Without the images, output every record exactly as it appears.

** Opening GIVEN DATA block **

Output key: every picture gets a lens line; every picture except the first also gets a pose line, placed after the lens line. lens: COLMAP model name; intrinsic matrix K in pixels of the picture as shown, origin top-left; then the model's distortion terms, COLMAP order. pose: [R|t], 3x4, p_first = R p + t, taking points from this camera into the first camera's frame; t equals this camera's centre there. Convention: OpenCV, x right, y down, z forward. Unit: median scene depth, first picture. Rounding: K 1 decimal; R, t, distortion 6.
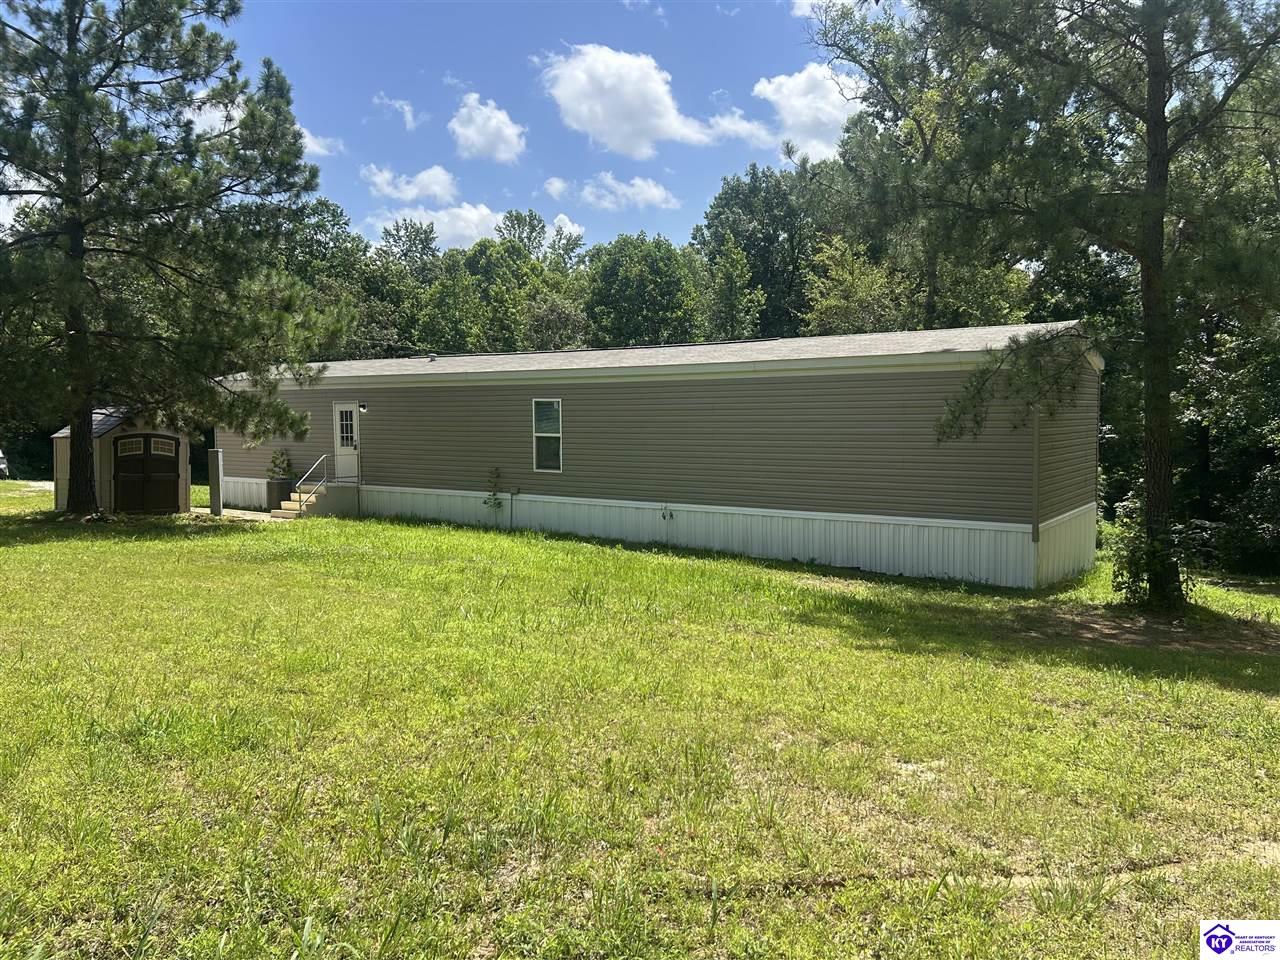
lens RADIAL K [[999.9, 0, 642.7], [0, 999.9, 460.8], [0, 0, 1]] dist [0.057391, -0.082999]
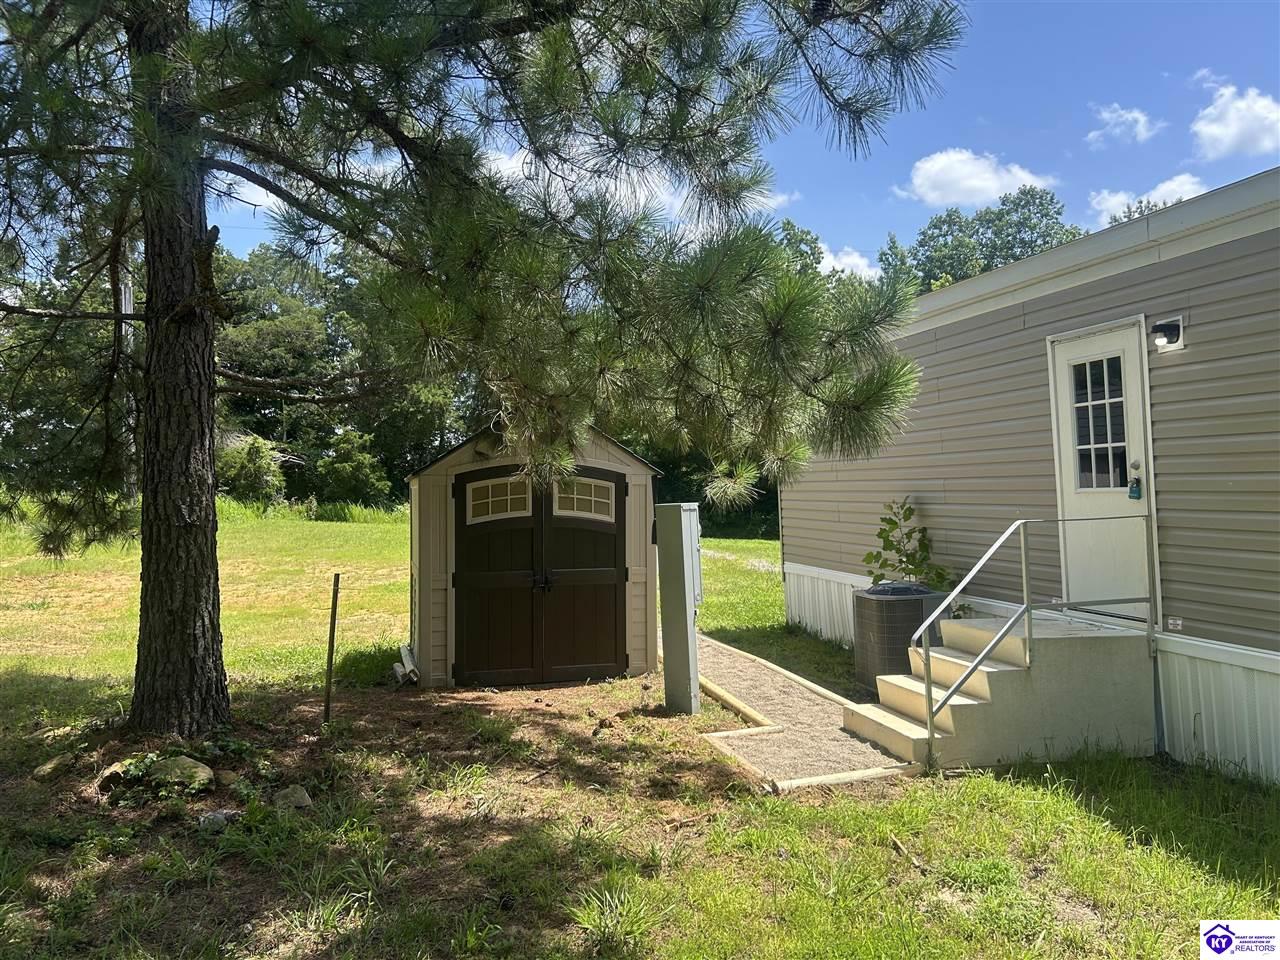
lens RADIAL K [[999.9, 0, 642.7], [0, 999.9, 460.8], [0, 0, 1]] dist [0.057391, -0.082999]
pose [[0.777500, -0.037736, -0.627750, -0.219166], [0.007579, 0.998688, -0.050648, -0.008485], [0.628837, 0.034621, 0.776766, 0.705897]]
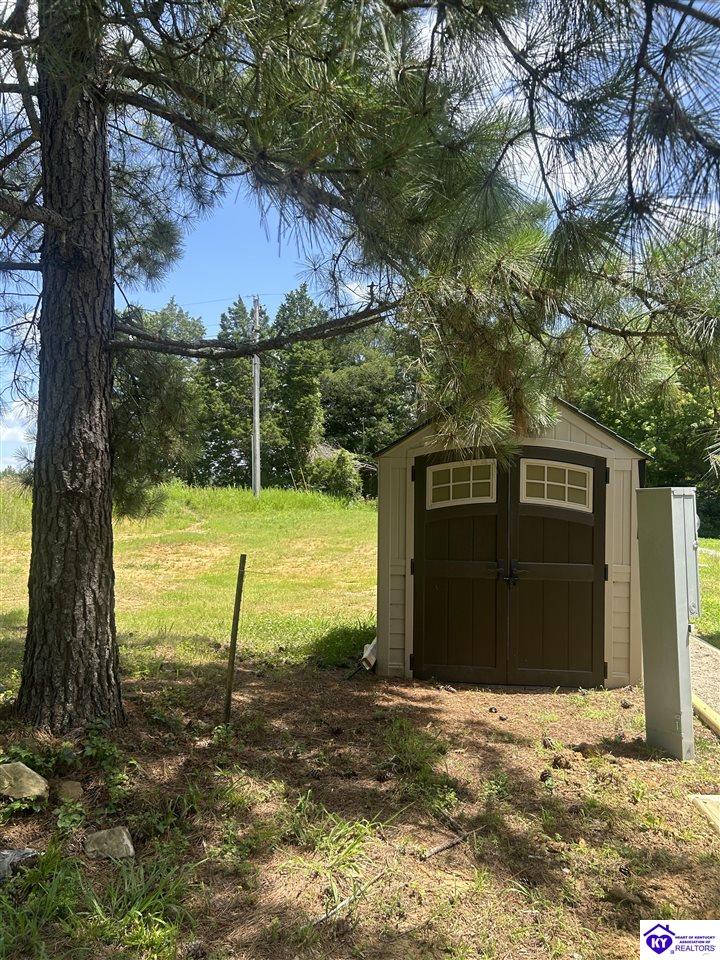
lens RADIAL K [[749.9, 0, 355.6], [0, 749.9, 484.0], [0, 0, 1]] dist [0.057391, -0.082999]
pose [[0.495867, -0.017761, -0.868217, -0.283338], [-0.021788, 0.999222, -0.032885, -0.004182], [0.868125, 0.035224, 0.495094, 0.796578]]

** Closing GIVEN DATA block **

§ ANSWER TO THE EXERCISE:
Output key: every picture gets a lens line; every picture except the first also gets a pose line, placed after the lens line. lens: COLMAP model name; intrinsic matrix K in pixels of the picture as shown, origin top-left; then the model's distortion terms, COLMAP order. pose: [R|t], 3x4, p_first = R p + t, taking points from this camera into the first camera's frame; t equals this camera's centre there. Convention: OpenCV, x right, y down, z forward. Unit: median scene depth, first picture. Rounding: K 1 decimal; R, t, distortion 6.
lens RADIAL K [[999.9, 0, 642.7], [0, 999.9, 460.8], [0, 0, 1]] dist [0.057391, -0.082999]
lens RADIAL K [[999.9, 0, 642.7], [0, 999.9, 460.8], [0, 0, 1]] dist [0.057391, -0.082999]
pose [[0.777500, -0.037736, -0.627750, -0.219166], [0.007579, 0.998688, -0.050648, -0.008485], [0.628837, 0.034621, 0.776766, 0.705897]]
lens RADIAL K [[749.9, 0, 355.6], [0, 749.9, 484.0], [0, 0, 1]] dist [0.057391, -0.082999]
pose [[0.495867, -0.017761, -0.868217, -0.283338], [-0.021788, 0.999222, -0.032885, -0.004182], [0.868125, 0.035224, 0.495094, 0.796578]]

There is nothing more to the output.